The current environment is one that is extremely hostile to patents. You saw the language against SEPs in the executive order rescinding the previous administration’s IEEE letter, various moves that suggest this administration is going to be hostile to SEPs, and perhaps patents more generally. Clear hostility to bigness, which in many cases is a precursor to R and D. I mean, we see these large companies, but we also have to recognize that these large companies are the world leaders in research and development spending. You can’t engage in that kind of spending if you don’t have the size and the cash to do it, you can’t be bought. There’s all of this hostility to mergers.

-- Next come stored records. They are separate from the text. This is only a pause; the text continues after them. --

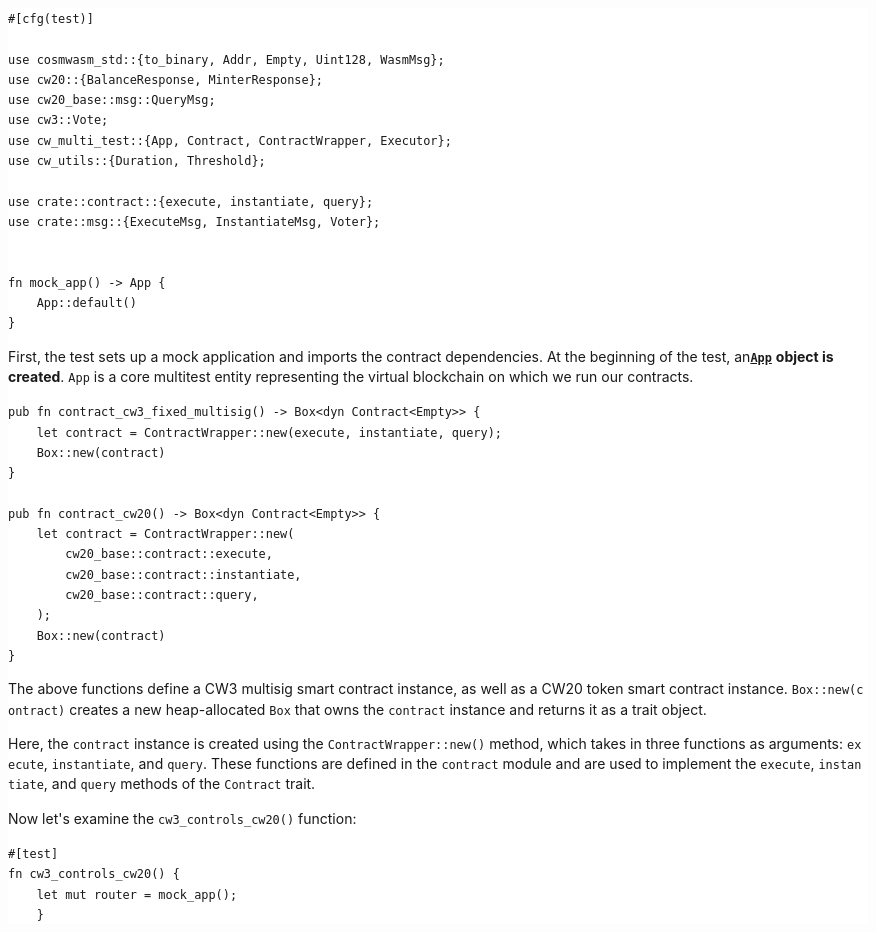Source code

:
 ```
#[cfg(test)]

use cosmwasm_std::{to_binary, Addr, Empty, Uint128, WasmMsg};
use cw20::{BalanceResponse, MinterResponse};
use cw20_base::msg::QueryMsg;
use cw3::Vote;
use cw_multi_test::{App, Contract, ContractWrapper, Executor};
use cw_utils::{Duration, Threshold};

use crate::contract::{execute, instantiate, query};
use crate::msg::{ExecuteMsg, InstantiateMsg, Voter};


fn mock_app() -> App {
    App::default()
}
```

First, the test sets up a mock application and imports the contract dependencies. At the beginning of the test, an[**`App`**](https://docs.rs/cw-multi-test/0.13.4/cw\_multi\_test/struct.App.html) **object is created**. `App` is a core multitest entity representing the virtual blockchain on which we run our contracts.

```
pub fn contract_cw3_fixed_multisig() -> Box<dyn Contract<Empty>> {
    let contract = ContractWrapper::new(execute, instantiate, query);
    Box::new(contract)
}

pub fn contract_cw20() -> Box<dyn Contract<Empty>> {
    let contract = ContractWrapper::new(
        cw20_base::contract::execute,
        cw20_base::contract::instantiate,
        cw20_base::contract::query,
    );
    Box::new(contract)
}
```

The above functions define a CW3 multisig smart contract instance, as well as a CW20 token smart contract instance. `Box::new(contract)` creates a new heap-allocated `Box` that owns the `contract` instance and returns it as a trait object.&#x20;

Here, the `contract` instance is created using the `ContractWrapper::new()` method, which takes in three functions as arguments: `execute`, `instantiate`, and `query`. These functions are defined in the `contract` module and are used to implement the `execute`, `instantiate`, and `query` methods of the `Contract` trait.

Now let's examine the `cw3_controls_cw20()` function:

```
#[test]
fn cw3_controls_cw20() {
    let mut router = mock_app();
    }
```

These are collectively serious impediments to further growth and further innovation, and they could easily hamstring the US economy precisely in competition with China, for example. So, yeah, I absolutely think that this is a valid concern that should and must be taken account of by the legislature and by the regulators. But again, I don’t think it should be an issue for judges adjudicating antitrust cases, or even probably for enforcers, this may be the harder question, but for enforcers bringing antitrust cases. But by all means, it’s something that has not been discussed enough in the context of current legislative reform proposals.